By: Jaime Marquez

                                                                 Brief History:

      Mexico, the third largest country in Latin America, after Brazil and Argentina. Although there is little truth to the long-held stereotype of Mexico as a slow-paced land of subsistence farmers, Mexican society is characterized by extremes of wealth and poverty, with a limited middle class wedged between an elite cadre of landowners and investors on the one hand and masses of rural and urban poor on the other.

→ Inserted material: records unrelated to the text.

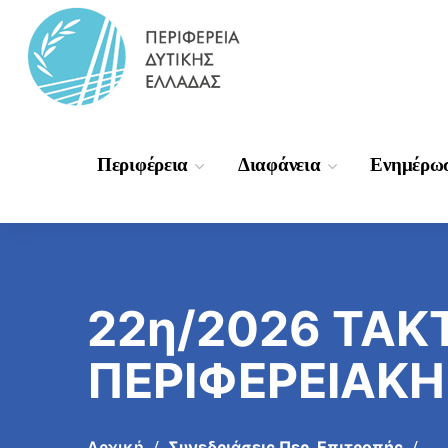
Περιφέρεια
Διαφάνεια
Ενημέρω
22η/2026 ΤΑΚ
ΠΕΡΙΦΕΡΕΙΑΚΗ
Αρχική
Συνεδριάσεις Περ. Επιτροπής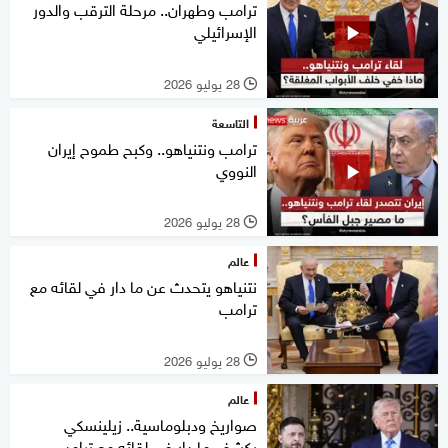
ترامب وطهران.. مرحلة الترقب والدور
الإسرائيلي
28 يوليو 2026
l
التاسعة
ترامب ونتنياهو.. وكبح طموح إيران
النووي
28 يوليو 2026
l
عالم
نتنياهو يتحدث عن ما دار في لقائه مع
ترامب
28 يوليو 2026
l
عالم
صواريخ ودبلوماسية.. زيلينسكي
يكشف ما دار في لقائه مع ترامب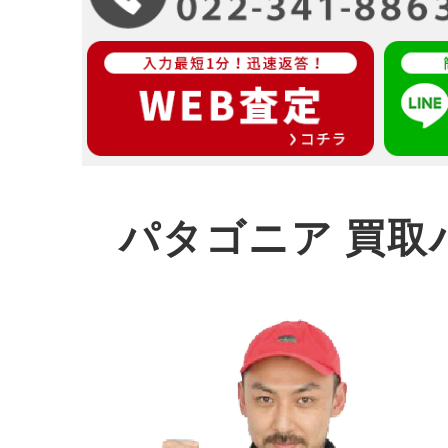
パタゴニア 買取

      There is no official religion in Mexico, as the constitution guarantees separation of church and state. However, more than nine-tenths of the population are at least nominally affiliated with Roman Catholicism. The Basilica of Guadalupe, the shrine of Our Lady of  Guadalupe, Mexico’s patron saint, is located in Mexico City and is the site of annual pilgrimage for hundreds of thousands of people, many of them peasants. Throughout Mexico are thousands of Catholic churches, convents, pilgrimage sites, and shrines.


     Because of its vast size and topographic diversity, Mexico has a wide array of climatic conditions. More than half of the country lies south of the Tropic of Cancer. In those areas, tropical maritime air masses from the Gulf of Mexico, the Caribbean, and the Pacific, are attracted by the relatively low pressures that occur over land. The maritime air masses are the main sources of precipitation, which is heaviest from May through August. Northern Mexico is dominated by the Sonoran and Chihuahuan deserts, and arid and semiarid conditions predominate over much of the Mexican Plateau.  Seasonal temperature variations within the tropics are small, often only about 10 °F  between the warmest and coolest months. In those areas winter is defined as the rainy rather than the cold season. Elevation is a major climatic influence in most parts of Mexico, and several vertical climatic zones are recognized. From sea level to just over 3,000 feet is the tierra caliente (“hot land”), with uniformly high temperatures.

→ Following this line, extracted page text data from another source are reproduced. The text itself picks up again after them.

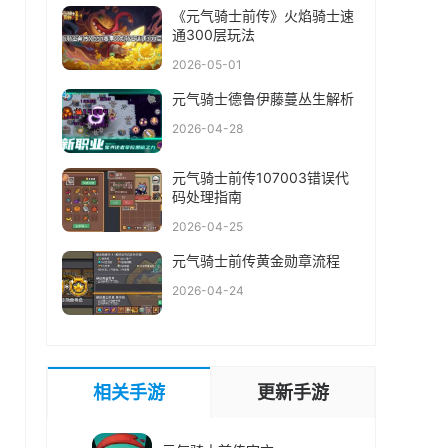
《元气骑士前传》火焰骑士速
通300层玩法
2026-05-01
元气骑士德鲁伊藤蔓丛生解析
2026-04-28
元气骑士前传107003错误代
码处理指南
2026-04-25
元气骑士前传黄金勋章流程
2026-04-24
相关手游
更新手游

Public schools in Mexico are funded by the federal government. Although nearly three fourths of all primary public schools are located in rural areas, such schools are the poorest in the country and often do not cover the primary cycle. Many internal migrants move to cities because of the availability of better schools for their children and the social opportunities that derive from an education. In rural areas as well as in many low-income urban areas, teachers need only a secondary education to be certified to teach. Despite increases in the numbers of schoolrooms, teachers, and educational supplies, about one-seventh of all school-age children do not attend school, and almost one-third of adults have not completed primary school.